Quando se fala em Deus ou deuses vem-nos logo à consciência a concepção tradicional do termo conforme supostamente teria se cristalizado nas assim chamadas "mentes primitivas", e era a esse tipo de "deus" que tanto Marx, Freud ou mesmo Nietzsche se referiam, obviamente em contextos diversos.
Mas de lá para cá, graças a desenvolvimentos nas áreas da psicologia, da antropologia e da sociologia, muitas informações novas foram acrescentadas àquilo que veio a ser entendido como o "fenômeno religioso" - a partir de então considerado como inerente à elaboração do psiquismo humano, projetando-se tanto em sua produção artística quanto em suas relações socioculturais - informações estas a que os citados pensadores não tiveram acesso.

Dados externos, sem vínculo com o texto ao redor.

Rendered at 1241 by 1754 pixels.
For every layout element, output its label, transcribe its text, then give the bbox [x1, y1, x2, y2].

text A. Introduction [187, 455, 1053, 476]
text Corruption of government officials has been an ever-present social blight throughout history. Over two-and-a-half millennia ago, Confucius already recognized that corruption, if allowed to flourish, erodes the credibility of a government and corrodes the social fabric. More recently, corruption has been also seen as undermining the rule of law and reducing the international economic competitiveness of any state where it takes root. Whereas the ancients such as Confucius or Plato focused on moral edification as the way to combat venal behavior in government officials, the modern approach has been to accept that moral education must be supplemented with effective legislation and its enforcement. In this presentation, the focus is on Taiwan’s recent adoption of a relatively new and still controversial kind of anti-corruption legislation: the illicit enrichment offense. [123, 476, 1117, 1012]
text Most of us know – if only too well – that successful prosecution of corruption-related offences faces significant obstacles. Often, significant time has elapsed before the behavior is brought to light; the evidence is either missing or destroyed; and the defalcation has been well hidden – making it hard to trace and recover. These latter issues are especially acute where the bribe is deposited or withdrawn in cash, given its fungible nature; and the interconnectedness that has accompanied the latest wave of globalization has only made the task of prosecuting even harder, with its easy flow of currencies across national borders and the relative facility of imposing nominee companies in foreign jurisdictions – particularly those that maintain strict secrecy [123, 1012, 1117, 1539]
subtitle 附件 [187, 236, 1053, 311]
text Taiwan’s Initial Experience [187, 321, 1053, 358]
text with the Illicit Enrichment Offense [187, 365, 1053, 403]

Isto não tem nada a ver com acreditar num ser todo-poderoso, eterno, onipotente e onipresente, ainda que ingenuamente antropomórfico ou, em outro extremo, acreditar numa inteligência teleológica que a tudo tenha gerado conscientemente - invisível mas invariavelmente concebida em moldes ridiculamente humanos - até porque tais raciocínios nos levam a contradições absurdas e sem solução.
Porém as idéias existem e Deus seria, antes de tudo, uma idéia radical, um conceito indefinível, um arquétipo, um "meme", e não necessariamente um ente concreto como as religiões tradicionais o querem, mesmo que certos atributos "divinos" (se ousarmos relativizar o termo e ao mesmo tempo nos permitir um exercício de especulação) possam ter sido incorporados - ou serão ainda, quem sabe - por determinadas entidades, materiais ou incorpóreas, orgânicas ou cibernéticas, na vastidão aparentemente caótica de possibilidades infinitas da multiplicidade e de alernativas aleatórias (ou nem tanto) do devir.
As idéias não podem ser responsabilizadas pelas concepções equivocadas daqueles que nelas acreditam e sim o oposto. O pensamento também evolui e se transforma, extraindo vida nova do contato e do intercâmbio entre as culturas e os indivíduos.
Certos conceitos, em virtude de seu próprio estatuto ontológico, tem força e podem mudar o mundo e as consciências, isso é incontestável. E é a concepção de algo como uma espécie de 'ponto zero', uma fonte praticamente inesgotável de energia que brota das trevas subjacentes à mente consciente, um poder difuso e ainda inexplicável - porém patente - o que, em última instância, dá sentido às tradições esotéricas e exotéricas da Antiguidade e posteriores (inclusive aquelas mais recentes) como, por exemplo, os oráculos délficos e o orfismo diosnisíaco da Grécia antiga, bem como outros rituais extáticos em diversas partes do globo e ao longo da História e da mitologia de todos os povos: o xamanismo dos povos nômades primitivos, o hermetismo egípcio, a intuição profética dos antigos hebreus, o zoroastrismo persa, o neoplatonismo, o budismo tântrico, o hinduísmo, o xintoísmo, a meditação zen, o candomblé, a Alquimia, a Gnose, o Espiritismo, etc.
Minha visão pessoal é de que tudo no universo estaria de alguma forma ligado a esta “fonte”, um campo fundamental (como na Física) que a tudo permeia, e que se manifestaria de forma mais visível nos seres vivos, notadamente no homem, sendo, em última análise, a origem do pensamento tanto em sua forma consciente quanto inconsciente; assim, a mente racional (assim como a irracional: a emoção e os instintos) seria não só o resultado de um impulso evolutivo de origem meramente eletro-química em direção a uma complexidade cada vez maior mas também de uma tendência imanente à realidade material e isto se evidenciaria mais claramente nas manifestações psíquicas relacionadas à intuição e a imaginação criativa.
A chave para uma melhor compreensão desta "força", em minha opinião, estaria no estudo aprofundado do inconsciente coletivo, conforme postulado pelo psicólogo Carl Gustav Jung, este "universo subterrâneo" que jaz semi-adormecido nas profundezas da mente humana.